When nearly 50,000 United Auto Workers walked out of General Motors plants on Sept. 16, it was the hope of both management and labor that the strike would be a short one.
Unfortunately, it wasn’t. In the 24 days that have passed, both sides have lost hundreds of millions of dollars.
While there have been intermittent rumors that the two sides were close to reaching an agreement on a new contract, the two sides are not there yet, and there’s no sign they’ll make a deal anytime soon, even though they may.
Differences surround the usual issue — compensation. But it’s not compensation per se, but the form of that additional compensation.
It’s important to remember that General Motors went bankrupt in 2009, and that experience was a searing event for both employer and employees.
Union members were forced to make dramatic concessions on pay to help GM reorganize and emerge from bankruptcy as a highly profitable company. So it’s no surprise that the union wants to make up for lost ground by undoing some of the key concessions it made years ago by eliminating or dramatically modifying the dual compensation strategy that separates longtime employees from new hires.
At the same time, management maintains it’s extremely important to maintain flexibility in the pay of union workers so that it doesn’t get itself into the same mess that drove it into bankruptcy.
In that sense, GM’s management fears that resorting to the way it once went about its business guarantees future failure.
Union members, naturally, scoff at that claim, and they have some reason to do so. GM has been hugely profitable in recent years, due to both a resurging economy and wage concessions by the unions.
But there are no guarantees that the good times of the past and present for auto manufacturers will continue in the future. After all, if anything is clear about the auto industry, it’s that it’s cyclical in nature.
One year — or even one decade — it booms. Then along comes an economic slowdown and, suddenly, the auto sales go in the dumper.
GM is looking for flexibility to meet an industry slowdown, pushing for pay bonuses in good times rather than wage increases.

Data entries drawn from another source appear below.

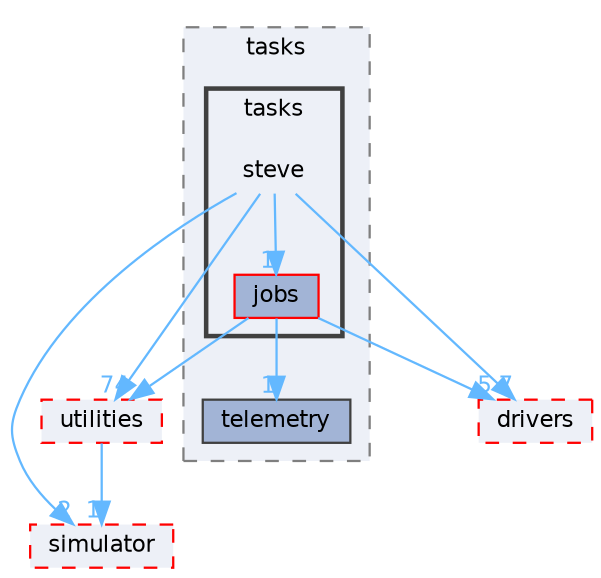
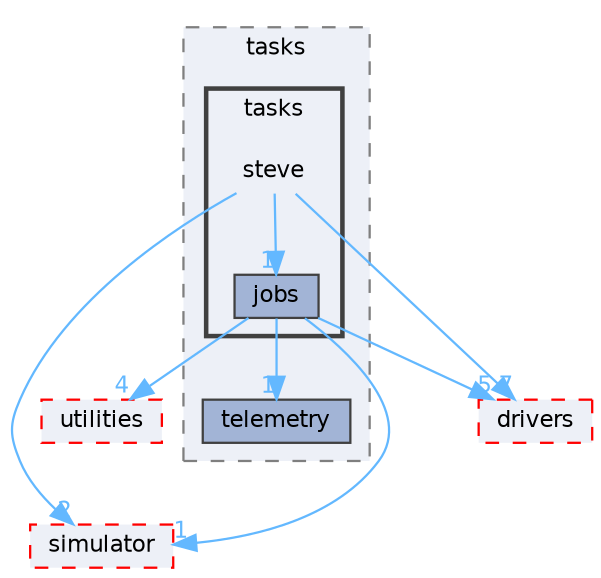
  digraph {
    compound=true
    node [fontname=Helvetica fontsize=10 shape=box color=red fillcolor="#edf0f7" style="filled,dashed"]
    edge [color=steelblue1 fontcolor=steelblue1 fontname=Helvetica fontsize=10 headlabel=1 labeldistance=1.5 labelfontname=Helvetica labelfontsize=10]
    n1 [height=0.2 label=steve shape=plaintext width=0.4 color="" fillcolor="" style=""]
-   n2 [fillcolor="#a2b4d6" height=0.2 label=jobs style=filled width=0.4]
+   n2 [color=grey25 fillcolor="#a2b4d6" height=0.2 label=jobs style=filled width=0.4]
    n3 [color=grey25 fillcolor="#a2b4d6" height=0.2 label=telemetry style=filled width=0.4]
    n4 [height=0.2 label=simulator width=0.4]
    n5 [height=0.2 label=drivers width=0.4]
    n6 [height=0.2 label=utilities width=0.4]
    subgraph cluster_1 {
      bgcolor="#edf0f7"
      fontname=Helvetica
      fontsize=10
      label=tasks
      pencolor=grey50
      style="filled,dashed"
      n3
      subgraph cluster_2 {
        bgcolor="#edf0f7"
        fontname=Helvetica
        fontsize=10
        pencolor=grey25
        style="filled,bold"
        n1
        n2
      }
    }
    n1 -> n2
    n1 -> n4 [headlabel=2]
    n1 -> n5 [headlabel=7]
-   n1 -> n6 [headlabel=7]
    n2 -> n3
-   n6 -> n4
+   n2 -> n4
    n2 -> n5 [headlabel=5]
    n2 -> n6 [headlabel=4]
  }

Union members want a permanent pay increase, pushing the risk off themselves and onto the company.
News reports indicate that management and labor have reached agreement on tricky issues like health care coverage for employees and moving temporary workers to full-time status.
But compensation — specifically who will bear the risk when hard times come — has proved impossible so far.
In the meantime, GM has lost a reported $600 million in revenue, union workers are receiving $250 a week in strike pay but forfeited a collective $412 million in lost wages, thousands of employees of smaller companies that provide GM parts have been laid off or are in danger of being laid off and businesses — restaurants, bars, retailers — that relied on those workers lost millions in sales.
Cumulatively, this episode represents an economic disaster that cannot be made up. But it can be curtailed and will be only when a deal is finally struck, as it inevitably must be.